The city of Jericho was wealthy and well connected long before its walls came tumbling down in an attack that has been associated with a well-known passage in the Bible.
     A joint Italian-Palestinian team has been conducting archaeological digs at the site of Tell es-Sultan since 1997. During their latest excavation season, the team made an extraordinary discovery in a home occupied some 5,000 years ago: five mother of pearl shells, stacked one on top of the other, that could only have come from the Nile. Two of the shells still contained the residue of a dark substance, which a laboratory analysis identified as manganese oxide. That powdered mineral was the main component of a cosmetic known as kohl, used as an eyeliner in ancient times. Researchers think the powder probably came from the Sinai Peninsula, where manganese mines that the ancient Egyptians once exploited have been found.
     "The discovery confirms a close commercial relationship, already in the early third millennium BCE, between the ancient city in Palestine and Egypt," says lead archaeologist Lorenzo Nigro of the Sapienza University of Rome. "It also shows the rise of a sophisticated local elite in Jericho."
     The city of Jericho, in what is today the West Bank, grew around an abundant spring. As far back as 10,500 BCE, people began to gather at this oasis. Eventually they settled down, cultivated crops, and domesticated animals.

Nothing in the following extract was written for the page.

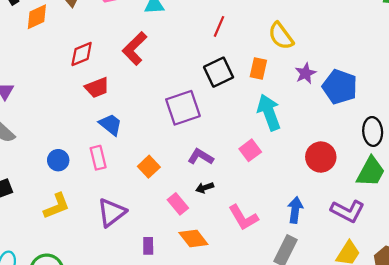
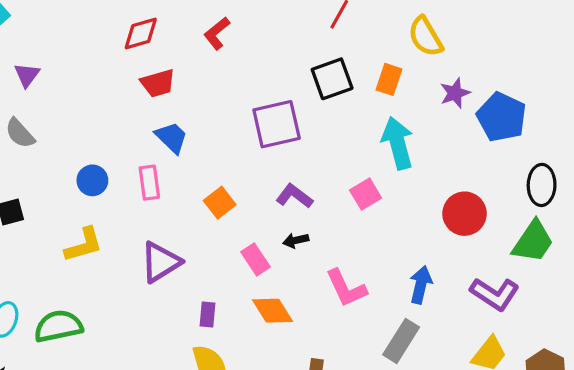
red L-shape: (135, 48) -> (217, 33), size x0.7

At the beginning of the third millennium a fortified city arose, and then a ruler's palace.
     The latest excavation season also revealed evidence of continuing ties between Jericho and Egypt several centuries later than the cosmetic find: a unique burial dating to about 1,800 BCE. Unlike earlier excavations, which have uncovered groups of wealthy graves, very likely royal, in the area encircled by the palace walls, the Italian-Palestinian team found a distinctly different burial right below the palace floor, an indication of special status.
     This elite burial chamber held the remains of two people: a 9- or 10-year-old girl adorned with jewelry, and an adult female who was presumably an attendant. The bones of two young sacrificed animals as well as six pottery vessels were also discovered by the archaeologists. The most interesting vessel was a small black burnished jug that contained a perfume or an ointment and may have been left in this spot so the deceased could smell sweet aromas throughout eternity.
     The young aristocrat's ornaments included two pairs of bronze earrings, a bronze bracelet, a bronze pin on the left shoulder, a bead necklace with a carnelian set between pairs of rock crystals, and a bronze signet ring with a local type of scarab that was inscribed with protective signs. A second stone scarab, resting on the girl's chest, bore hieroglyphics that testify to Egypt's cultural influence on Jericho's elites.
     The end of this thriving, international era at Jericho came in about 1,550 BCE, when a violent attack reduced the city to a heap of smoldering ruins. Its destruction was so violent that it became embedded in the collective memory of the Canaanite peoples, resounding in the biblical narrative of Joshua and his destruction of the city according to God's command.